Teks bacaan:
━━━━━━━━

Menangkap Kakap tanpa Melepas Teri
Perlindungan yang parsial bisa membuat orang enggan bersaksi.
Vincentius Amin Sutanto tiba di Bandara Supadio, Pontianak, Kalimantan Timur, sekitar pukul 13.00 waktu setempat Kamis pekan lalu. Dikawal seorang polisi tak berpakaian dinas, pembobol uang Asian Agri Abadi Oil and Fats Ltd sebesar US$ 3,1 juta atau senilai Rp 28 miliar itu bergegas keluar dari pintu kedatangan. Hanya 30 menit berselang, ia sudah kembali. Ia diantar lima petugas dari Lembaga Pemasyarakatan Pontianak, Imigrasi, dan Reserse Kepolisian Daerah Kalimantan Barat sampai ke pintu keberangkatan.
Alarm menjerit saat pria yang akrab disapa Vincent ini melewati alat pendeteksi metal di pintu masuk. Muhammad Antik, sang petugas jaga, memegang tangan Vincent yang ditutupi sweater kuning. Borgol di tangan Vincent yang membuat pendeteksi metal itu berbunyi. "Dia tahanan," kata lelaki yang mengawalnya kepada Muhammad. Mereka pun meneruskan langkah menuju pintu pesawat Garuda, maskapai yang kemudian menerbangkan keduanya kembali ke Jakarta.
Hari itu sejatinya Vincent akan dipindahkan penahanannya dari Rutan Kelas I Salemba, Jakarta, ke Rutan Kelas II-A Pontianak, Kalimantan Timur. Ia mendekam di Salemba karena kasus pembobolan uang Asian Agri Abadi Oil and Fats Ltd, salah satu anak perusahaan Asian Agri Group milik Sukanto Tanoto. Dalam kasus ini, ia diganjar 11 tahun penjara. Selain itu, ia dijerat kasus pemalsuan paspor di Nunukan, Kalimantan Timur, yang dipakainya untuk kabur ke Singapura pada akhir 2006. Soal paspor inilah yang membuat Vincent akan ditransfer mendadak ke Kalimantan Timur.

━━━━━━━━

Rumusan tugas: Salin tanpa perubahan bagian teks bacaan yang dimulai pada kata-kata yang memuat "Hari itu sejatinya" dan berakhir setelah "ke Kalimantan Timur.". Materi yang disertakan tidak diperlukan dalam pengerjaan ini.

Materi yang disediakan:
━━━━━━━━

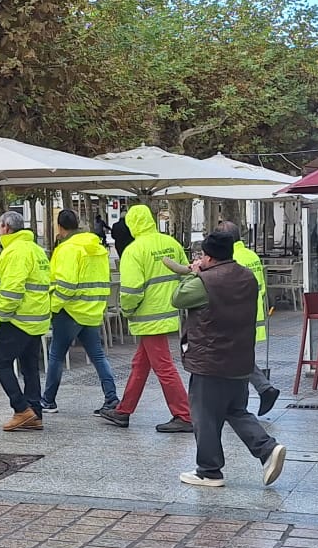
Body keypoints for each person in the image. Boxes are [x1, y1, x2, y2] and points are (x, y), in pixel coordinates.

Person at [176, 233, 285, 488]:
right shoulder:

━━━━━━━━

Jawaban yang diharapkan:
Hari itu sejatinya Vincent akan dipindahkan penahanannya dari Rutan Kelas I Salemba, Jakarta, ke Rutan Kelas II-A Pontianak, Kalimantan Timur. Ia mendekam di Salemba karena kasus pembobolan uang Asian Agri Abadi Oil and Fats Ltd, salah satu anak perusahaan Asian Agri Group milik Sukanto Tanoto. Dalam kasus ini, ia diganjar 11 tahun penjara. Selain itu, ia dijerat kasus pemalsuan paspor di Nunukan, Kalimantan Timur, yang dipakainya untuk kabur ke Singapura pada akhir 2006. Soal paspor inilah yang membuat Vincent akan ditransfer mendadak ke Kalimantan Timur.